- Required work -
Below are the records; count the lines in which "Adhesive" occurs and report only that number.

Circuit design data
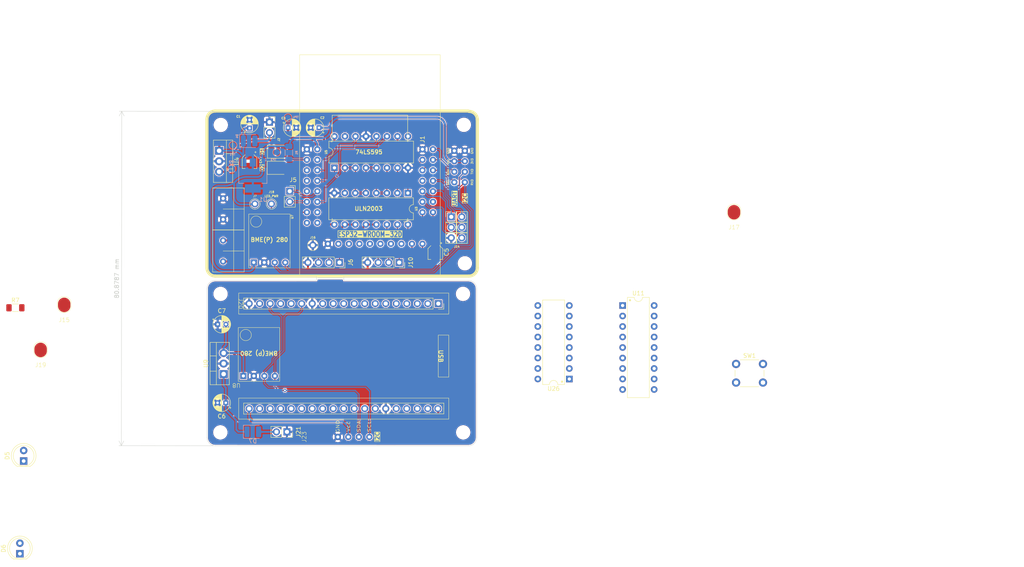
<source format=kicad_pcb>
(kicad_pcb
	(version 20240108)
	(generator "pcbnew")
	(generator_version "8.0")
	(general
		(thickness 1.6)
		(legacy_teardrops no)
	)
	(paper "A4")
	(layers
		(0 "F.Cu" signal)
		(31 "B.Cu" signal)
		(32 "B.Adhes" user "B.Adhesive")
		(33 "F.Adhes" user "F.Adhesive")
		(34 "B.Paste" user)
		(35 "F.Paste" user)
		(36 "B.SilkS" user "B.Silkscreen")
		(37 "F.SilkS" user "F.Silkscreen")
		(38 "B.Mask" user)
		(39 "F.Mask" user)
		(40 "Dwgs.User" user "User.Drawings")
		(41 "Cmts.User" user "User.Comments")
		(42 "Eco1.User" user "User.Eco1")
		(43 "Eco2.User" user "User.Eco2")
		(44 "Edge.Cuts" user)
		(45 "Margin" user)
		(46 "B.CrtYd" user "B.Courtyard")
		(47 "F.CrtYd" user "F.Courtyard")
		(48 "B.Fab" user)
		(49 "F.Fab" user)
		(50 "User.1" user)
		(51 "User.2" user)
		(52 "User.3" user)
		(53 "User.4" user)
		(54 "User.5" user)
		(55 "User.6" user)
		(56 "User.7" user)
		(57 "User.8" user)
		(58 "User.9" user)
	)
	(setup
		(pad_to_mask_clearance 0)
		(allow_soldermask_bridges_in_footprints no)
		(aux_axis_origin 80 80)
		(grid_origin 109 59.25)
		(pcbplotparams
			(layerselection 0x00010fc_ffffffff)
			(plot_on_all_layers_selection 0x0000000_00000000)
			(disableapertmacros no)
			(usegerberextensions no)
			(usegerberattributes yes)
			(usegerberadvancedattributes yes)
			(creategerberjobfile yes)
			(dashed_line_dash_ratio 12.000000)
			(dashed_line_gap_ratio 3.000000)
			(svgprecision 4)
			(plotframeref no)
			(viasonmask no)
			(mode 1)
			(useauxorigin no)
			(hpglpennumber 1)
			(hpglpenspeed 20)
			(hpglpendiameter 15.000000)
			(pdf_front_fp_property_popups yes)
			(pdf_back_fp_property_popups yes)
			(dxfpolygonmode yes)
			(dxfimperialunits yes)
			(dxfusepcbnewfont yes)
			(psnegative no)
			(psa4output no)
			(plotreference yes)
			(plotvalue yes)
			(plotfptext yes)
			(plotinvisibletext no)
			(sketchpadsonfab no)
			(subtractmaskfromsilk no)
			(outputformat 1)
			(mirror no)
			(drillshape 0)
			(scaleselection 1)
			(outputdirectory "production/")
		)
	)
	(net 0 "")
	(net 1 "GND")
	(net 2 "+3V3")
	(net 3 "+5V")
	(net 4 "/RXD")
	(net 5 "/TXD")
	(net 6 "/SDA")
	(net 7 "/OUT2")
	(net 8 "/SCL")
	(net 9 "/OUT1")
	(net 10 "/EN")
	(net 11 "/SOURCE2")
	(net 12 "/SOURCE1")
	(net 13 "/SOURCE3")
	(net 14 "/VDC")
	(net 15 "/DAC1")
	(net 16 "/DAC2")
	(net 17 "/GPIO13")
	(net 18 "/GPIO19")
	(net 19 "/GPIO17")
	(net 20 "/GPIO5")
	(net 21 "/GPIO18")
	(net 22 "/GPIO36")
	(net 23 "/ADC2_CH3")
	(net 24 "/SD_DATA1")
	(net 25 "/SD_DATA2")
	(net 26 "/SD_CLK")
	(net 27 "/SD_CMD")
	(net 28 "/SD_DATA3")
	(net 29 "/ADC2_CH0")
	(net 30 "/GPIO23")
	(net 31 "/SD_DATA0")
	(net 32 "/ADC2_CH2")
	(net 33 "/BOOT")
	(net 34 "/GPIO39")
	(net 35 "/SOURCE4")
	(net 36 "/SOURCE5")
	(net 37 "/SIPO_DATA")
	(net 38 "/SIPO_CLK")
	(net 39 "unconnected-(U5-QH'-Pad9)")
	(net 40 "/SIPO_LATCH")
	(net 41 "/GPIO14")
	(net 42 "unconnected-(U5-QA-Pad15)")
	(net 43 "/I3")
	(net 44 "/I6")
	(net 45 "/I7")
	(net 46 "/I5")
	(net 47 "/OUT3")
	(net 48 "/VIN")
	(net 49 "/I1")
	(net 50 "unconnected-(SW1-Pad2)")
	(net 51 "unconnected-(SW1-Pad1)")
	(net 52 "Net-(D5-Pad1)")
	(net 53 "Net-(J15-Pin_1)")
	(net 54 "Net-(J19-Pin_1)")
	(net 55 "/GPIO_33")
	(net 56 "unconnected-(J20-2-Pad5)")
	(net 57 "unconnected-(J20-VP-Pad23)")
	(net 58 "unconnected-(J20-D1-Pad3)")
	(net 59 "unconnected-(J20-14-Pad31)")
	(net 60 "unconnected-(J20-25-Pad28)")
	(net 61 "unconnected-(J20-27-Pad30)")
	(net 62 "unconnected-(J20-4-Pad7)")
	(net 63 "unconnected-(J20-16-Pad8)")
	(net 64 "unconnected-(J20-VN-Pad22)")
	(net 65 "unconnected-(J20-32-Pad26)")
	(net 66 "unconnected-(J20-D0-Pad2)")
	(net 67 "/RX")
	(net 68 "unconnected-(J20-EN-Pad21)")
	(net 69 "unconnected-(J20-15-Pad4)")
	(net 70 "unconnected-(J20-CLK-Pad1)")
	(net 71 "unconnected-(J20-CMD-Pad37)")
	(net 72 "/TX")
	(net 73 "unconnected-(J20-23-Pad18)")
	(net 74 "unconnected-(J20-5-Pad10)")
	(net 75 "unconnected-(J20-12-Pad32)")
	(net 76 "unconnected-(J20-19-Pad12)")
	(net 77 "unconnected-(J20-18-Pad11)")
	(net 78 "unconnected-(J20-35-Pad25)")
	(net 79 "unconnected-(J20-26-Pad29)")
	(net 80 "unconnected-(J20-0-Pad6)")
	(net 81 "unconnected-(J20-33-Pad27)")
	(net 82 "unconnected-(J20-D3-Pad36)")
	(net 83 "unconnected-(J20-17-Pad9)")
	(net 84 "unconnected-(J20-D2-Pad35)")
	(net 85 "unconnected-(J20-13-Pad34)")
	(net 86 "unconnected-(J20-34-Pad24)")
	(net 87 "/SCL-2")
	(net 88 "/SDA-2")
	(net 89 "/SIPO_CLK-2")
	(net 90 "unconnected-(U26-QH'-Pad9)")
	(net 91 "/SIPO_DATA-2")
	(net 92 "/SIPO_LATCH-2")
	(net 93 "unconnected-(U11-O8-Pad11)")
	(net 94 "unconnected-(U11-O3-Pad16)")
	(net 95 "unconnected-(U11-O5-Pad14)")
	(net 96 "unconnected-(U11-O7-Pad12)")
	(net 97 "unconnected-(U11-O1-Pad18)")
	(net 98 "unconnected-(U11-O4-Pad15)")
	(net 99 "unconnected-(U11-O2-Pad17)")
	(net 100 "unconnected-(U11-O6-Pad13)")
	(net 101 "/QB-2")
	(net 102 "/QC-2")
	(net 103 "/QE-2")
	(net 104 "/QA-2")
	(net 105 "/QD-2")
	(net 106 "/QG-2")
	(net 107 "/QH-2")
	(net 108 "/QF-2")
	(footprint "Capacitor_THT:CP_Radial_D4.0mm_P2.00mm" (layer "F.Cu") (at 107 44.2 180))
	(footprint "LED_SMD:LED_1210_3225Metric_Pad1.42x2.65mm_HandSolder" (layer "F.Cu") (at 96.9525 53.9))
	(footprint "Capacitor_SMD:CP_Elec_3x5.3" (layer "F.Cu") (at 90.2 52.3 -90))
	(footprint "Resistor_SMD:R_1206_3216Metric_Pad1.30x1.75mm_HandSolder" (layer "F.Cu") (at 33.612 87.7585))
	(footprint "LED_THT:LED_D5.0mm" (layer "F.Cu") (at 34.7 147.25 90))
	(footprint "Button_Switch_THT:SW_PUSH_6mm" (layer "F.Cu") (at 207.8 101.35))
	(footprint "Alexander Footprint Library:Pad_1x01_P2.54_SMD" (layer "F.Cu") (at 39.712 102.098))
	(footprint "Alexander Footprints Library:ESP32-WROOM-Adapter-Socket-2" (layer "F.Cu") (at 119.3 57.04))
	(footprint "Alexander Footprint Library:Pad_1x01_P2.54_SMD" (layer "F.Cu") (at 45.412 91.198))
	(footprint "MountingHole:MountingHole_3mm" (layer "F.Cu") (at 142 43.5))
	(footprint "Connector_PinSocket_2.54mm:PinSocket_1x02_P2.54mm_Vertical" (layer "F.Cu") (at 99.25 117.775 -90))
	(footprint "MountingHole:MountingHole_3mm" (layer "F.Cu") (at 83.25 43.53))
	(footprint "Package_DIP:DIP-16_W7.62mm" (layer "F.Cu") (at 128.475 60 -90))
	(footprint "Alexander Footprints Library:Conn_Terminal_5mm" (layer "F.Cu") (at 83.82 53.69))
	(footprint "Alexander Footprint Library:Pad_1x01_P2.54_SMD" (layer "F.Cu") (at 207.3 68.7895))
	(footprint "MountingHole:MountingHole_3mm" (layer "F.Cu") (at 141.85 117.9))
	(footprint "Capacitor_THT:CP_Radial_D4.0mm_P2.00mm" (layer "F.Cu") (at 82.5 91.75))
	(footprint "Package_DIP:DIP-16_W7.62mm" (layer "F.Cu") (at 110.725 53.9 90))
	(footprint "Alexander Footprint Library:PinSocket_1x01_P2.54" (layer "F.Cu") (at 91.5 65.19))
	(footprint "Connector_PinSocket_2.54mm:PinSocket_1x02_P2.54mm_Vertical" (layer "F.Cu") (at 95.025 42.85))
	(footprint "Connector_PinSocket_2.54mm:PinSocket_1x04_P2.54mm_Vertical" (layer "F.Cu") (at 111.94 76.8 -90))
	(footprint "MountingHole:MountingHole_3mm" (layer "F.Cu") (at 83.15 117.9))
	(footprint "Connector_PinSocket_2.54mm:PinSocket_1x04_P2.54mm_Vertical" (layer "F.Cu") (at 126.38 76.8 -90))
	(footprint "PCM_Package_DIP_AKL:DIP-18_W7.62mm" (layer "F.Cu") (at 180.38 87.21))
	(footprint "Capacitor_SMD:CP_Elec_3x5.3" (layer "F.Cu") (at 135.1 74.3 -90))
	(footprint "MountingHole:MountingHole_3mm" (layer "F.Cu") (at 141.8 84.4))
	(footprint "Capacitor_THT:CP_Radial_D4.0mm_P2.00mm"
		(layer "F.Cu")
		(uuid "a26c65f3-6865-4106-bb1b-0e562ab3c385")
		(at 99.5 44.2)
		(descr "CP, Radial series, Radial, pin pitch=2.00mm, , diameter=4mm, Electrolytic Capacitor")
		(tags "CP Radial series Radial pin pitch 2.00mm  diameter 4mm Electrolytic Capacitor")
		(property "Reference" "C3"
			(at -1.1 -2.3 0)
			(layer "F.SilkS")
			(uuid "ce0ae178-f858-44e9-a539-3216939aef6b")
			(effects
				(font
					(size 0.5 0.5)
					(thickness 0.125)
				)
			)
		)
		(property "Value" "1uF"
			(at 1 3.25 0)
			(layer "F.Fab")
			(uuid "07c2334e-2a55-4d0d-b5b7-e55d16b26d20")
			(effects
				(font
					(size 1 1)
					(thickness 0.15)
				)
			)
		)
		(property "Footprint" "Capacitor_THT:CP_Radial_D4.0mm_P2.00mm"
			(at 0 0 0)
			(unlocked yes)
			(layer "F.Fab")
			(hide yes)
			(uuid "a8819288-0791-4f24-bbf0-682e3ddcc97c")
			(effects
				(font
					(size 1.27 1.27)
				)
			)
		)
		(property "Datasheet" ""
			(at 0 0 0)
			(unlocked yes)
			(layer "F.Fab")
			(hide yes)
			(uuid "9deaeb52-1c19-46b9-9b4d-ae39a427793a")
			(effects
				(font
					(size 1.27 1.27)
				)
			)
		)
		(property "Description" ""
			(at 0 0 0)
			(unlocked yes)
			(layer "F.Fab")
			(hide yes)
			(uuid "981bdd82-9a77-436a-b13a-1e75755131ff")
			(effects
				(font
					(size 1.27 1.27)
				)
			)
		)
		(property ki_fp_filters "CP_*")
		(path "/3df9f192-f096-4a6f-b72e-9608a367dd03")
		(sheetname "Root")
		(sheetfile "esp32-node-board-40x65.kicad_sch")
		(attr through_hole)
		(fp_line
			(start -1.269801 -1.195)
			(end -0.869801 -1.195)
			(stroke
				(width 0.12)
				(type solid)
			)
			(layer "F.SilkS")
			(uuid "9e766036-f9b8-458a-965f-6eb08113961a")
		)
		(fp_line
			(start -1.069801 -1.395)
			(end -1.069801 -0.995)
			(stroke
				(width 0.12)
				(type solid)
			)
			(layer "F.SilkS")
			(uuid "f5b62637-ddde-4228-9543-adb7eab6391d")
		)
		(fp_line
			(start 1 -2.08)
			(end 1 2.08)
			(stroke
				(width 0.12)
				(type solid)
			)
			(layer "F.SilkS")
			(uuid "13d6f174-5bf4-4403-ad57-59ad4e528e29")
		)
		(fp_line
			(start 1.04 -2.08)
			(end 1.04 2.08)
			(stroke
				(width 0.12)
				(type solid)
			)
			(layer "F.SilkS")
			(uuid "da430d12-3ee8-45c7-9cd2-21765890983f")
		)
		(fp_line
			(start 1.08 -2.079)
			(end 1.08 2.079)
			(stroke
				(width 0.12)
				(type solid)
			)
			(layer "F.SilkS")
			(uuid "abe832f0-9e06-4750-9216-49fb10b1c2a3")
		)
		(fp_line
			(start 1.12 -2.077)
			(end 1.12 2.077)
			(stroke
				(width 0.12)
				(type solid)
			)
			(layer "F.SilkS")
			(uuid "b198d487-0b4b-4a14-90ba-8851f2cf815d")
		)
		(fp_line
			(start 1.16 -2.074)
			(end 1.16 2.074)
			(stroke
				(width 0.12)
				(type solid)
			)
			(layer "F.SilkS")
			(uuid "1d3f3f2b-0633-4478-a31d-3c1bcf9b397b")
		)
		(fp_line
			(start 1.2 -2.071)
			(end 1.2 -0.84)
			(stroke
				(width 0.12)
				(type solid)
			)
			(layer "F.SilkS")
			(uuid "85364ac8-a69e-4eb4-9e42-85d47bb31815")
		)
		(fp_line
			(start 1.2 0.84)
			(end 1.2 2.071)
			(stroke
				(width 0.12)
				(type solid)
			)
			(layer "F.SilkS")
			(uuid "ad02ed52-cf58-4724-8b4e-05ed249a8f1e")
		)
		(fp_line
			(start 1.24 -2.067)
			(end 1.24 -0.84)
			(stroke
				(width 0.12)
				(type solid)
			)
			(layer "F.SilkS")
			(uuid "9cf27b63-4b98-463c-9826-709a779fba0a")
		)
		(fp_line
			(start 1.24 0.84)
			(end 1.24 2.067)
			(stroke
				(width 0.12)
				(type solid)
			)
			(layer "F.SilkS")
			(uuid "98022a25-8ff6-4c64-82d6-545c5b458ae0")
		)
		(fp_line
			(start 1.28 -2.062)
			(end 1.28 -0.84)
			(stroke
				(width 0.12)
				(type solid)
			)
			(layer "F.SilkS")
			(uuid "0d666629-4699-47c6-b4b0-e2875d7b6b8b")
		)
		(fp_line
			(start 1.28 0.84)
			(end 1.28 2.062)
			(stroke
				(width 0.12)
				(type solid)
			)
			(layer "F.SilkS")
			(uuid "5a3580bb-30b9-48d0-9104-3471af40ff08")
		)
		(fp_line
			(start 1.32 -2.056)
			(end 1.32 -0.84)
			(stroke
				(width 0.12)
				(type solid)
			)
			(layer "F.SilkS")
			(uuid "981d6f79-e916-45a5-91d4-8d0c52a03b04")
		)
		(fp_line
			(start 1.32 0.84)
			(end 1.32 2.056)
			(stroke
				(width 0.12)
				(type solid)
			)
			(layer "F.SilkS")
			(uuid "09797547-a1ce-479b-99bc-d1f6d60e5070")
		)
		(fp_line
			(start 1.36 -2.05)
			(end 1.36 -0.84)
			(stroke
				(width 0.12)
				(type solid)
			)
			(layer "F.SilkS")
			(uuid "7742d20a-7a91-4e56-8a0a-bdda902fb35a")
		)
		(fp_line
			(start 1.36 0.84)
			(end 1.36 2.05)
			(stroke
				(width 0.12)
				(type solid)
			)
			(layer "F.SilkS")
			(uuid "93b37a45-2843-4e7a-90f5-9287d14b4386")
		)
		(fp_line
			(start 1.4 -2.042)
			(end 1.4 -0.84)
			(stroke
				(width 0.12)
				(type solid)
			)
			(layer "F.SilkS")
			(uuid "657bf738-bdf4-48b3-8d52-7aabb19203f9")
		)
		(fp_line
			(start 1.4 0.84)
			(end 1.4 2.042)
			(stroke
				(width 0.12)
				(type solid)
			)
			(layer "F.SilkS")
			(uuid "af904499-1c91-404c-ab8e-8f81c1bc8141")
		)
		(fp_line
			(start 1.44 -2.034)
			(end 1.44 -0.84)
			(stroke
				(width 0.12)
				(type solid)
			)
			(layer "F.SilkS")
			(uuid "6f1827b7-accb-49af-b700-315e3025b351")
		)
		(fp_line
			(start 1.44 0.84)
			(end 1.44 2.034)
			(stroke
				(width 0.12)
				(type solid)
			)
			(layer "F.SilkS")
			(uuid "1ad10067-f6b8-4a13-b62e-c2b219bc6e36")
		)
		(fp_line
			(start 1.48 -2.025)
			(end 1.48 -0.84)
			(stroke
				(width 0.12)
				(type solid)
			)
			(layer "F.SilkS")
			(uuid "9d20c36b-e332-442a-8c77-6c3049e01158")
		)
		(fp_line
			(start 1.48 0.84)
			(end 1.48 2.025)
			(stroke
				(width 0.12)
				(type solid)
			)
			(layer "F.SilkS")
			(uuid "f5cabceb-14b0-4cfa-a00e-cc660d4b646d")
		)
		(fp_line
			(start 1.52 -2.016)
			(end 1.52 -0.84)
			(stroke
				(width 0.12)
				(type solid)
			)
			(layer "F.SilkS")
			(uuid "13cac7f7-8030-4672-a67f-4c31900aa340")
		)
		(fp_line
			(start 1.52 0.84)
			(end 1.52 2.016)
			(stroke
				(width 0.12)
				(type solid)
			)
			(layer "F.SilkS")
			(uuid "5ce27449-b969-4682-9029-ace23f8e2baa")
		)
		(fp_line
			(start 1.56 -2.005)
			(end 1.56 -0.84)
			(stroke
				(width 0.12)
				(type solid)
			)
			(layer "F.SilkS")
			(uuid "a40fd54d-4c79-4f16-a694-260643feeacc")
		)
		(fp_line
			(start 1.56 0.84)
			(end 1.56 2.005)
			(stroke
				(width 0.12)
				(type solid)
			)
			(
... [933629 chars truncated]
</source>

- The answer -
2